*** DATA LISTING ***
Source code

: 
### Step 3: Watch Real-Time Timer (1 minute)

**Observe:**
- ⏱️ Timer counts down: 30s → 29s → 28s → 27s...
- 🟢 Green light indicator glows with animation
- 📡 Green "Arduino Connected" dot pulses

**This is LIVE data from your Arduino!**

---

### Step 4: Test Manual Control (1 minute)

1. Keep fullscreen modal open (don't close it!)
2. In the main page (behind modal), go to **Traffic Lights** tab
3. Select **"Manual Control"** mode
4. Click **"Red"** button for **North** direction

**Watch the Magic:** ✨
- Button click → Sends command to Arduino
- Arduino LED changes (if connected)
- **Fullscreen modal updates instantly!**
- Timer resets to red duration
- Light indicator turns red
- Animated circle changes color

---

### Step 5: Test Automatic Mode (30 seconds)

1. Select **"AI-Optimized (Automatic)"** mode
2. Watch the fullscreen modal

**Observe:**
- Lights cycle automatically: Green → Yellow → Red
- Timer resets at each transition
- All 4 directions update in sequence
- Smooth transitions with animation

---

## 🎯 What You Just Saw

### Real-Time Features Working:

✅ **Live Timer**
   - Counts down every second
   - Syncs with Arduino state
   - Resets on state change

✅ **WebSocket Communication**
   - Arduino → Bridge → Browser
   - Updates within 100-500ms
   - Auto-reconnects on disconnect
*** End of DATA LISTING ***
▶ [YOUR INSTRUCTIONS] Output the listing as a JSON array of strings, one string per line, skipping blank lines.

▶ [OUTPUT FOR THIS TASK]
[
  "Source code",
  ": ",
  "### Step 3: Watch Real-Time Timer (1 minute)",
  "**Observe:**",
  "- ⏱️ Timer counts down: 30s → 29s → 28s → 27s...",
  "- 🟢 Green light indicator glows with animation",
  "- 📡 Green \"Arduino Connected\" dot pulses",
  "**This is LIVE data from your Arduino!**",
  "---",
  "### Step 4: Test Manual Control (1 minute)",
  "1. Keep fullscreen modal open (don't close it!)",
  "2. In the main page (behind modal), go to **Traffic Lights** tab",
  "3. Select **\"Manual Control\"** mode",
  "4. Click **\"Red\"** button for **North** direction",
  "**Watch the Magic:** ✨",
  "- Button click → Sends command to Arduino",
  "- Arduino LED changes (if connected)",
  "- **Fullscreen modal updates instantly!**",
  "- Timer resets to red duration",
  "- Light indicator turns red",
  "- Animated circle changes color",
  "---",
  "### Step 5: Test Automatic Mode (30 seconds)",
  "1. Select **\"AI-Optimized (Automatic)\"** mode",
  "2. Watch the fullscreen modal",
  "**Observe:**",
  "- Lights cycle automatically: Green → Yellow → Red",
  "- Timer resets at each transition",
  "- All 4 directions update in sequence",
  "- Smooth transitions with animation",
  "---",
  "## 🎯 What You Just Saw",
  "### Real-Time Features Working:",
  "✅ **Live Timer**",
  "   - Counts down every second",
  "   - Syncs with Arduino state",
  "   - Resets on state change",
  "✅ **WebSocket Communication**",
  "   - Arduino → Bridge → Browser",
  "   - Updates within 100-500ms",
  "   - Auto-reconnects on disconnect"
]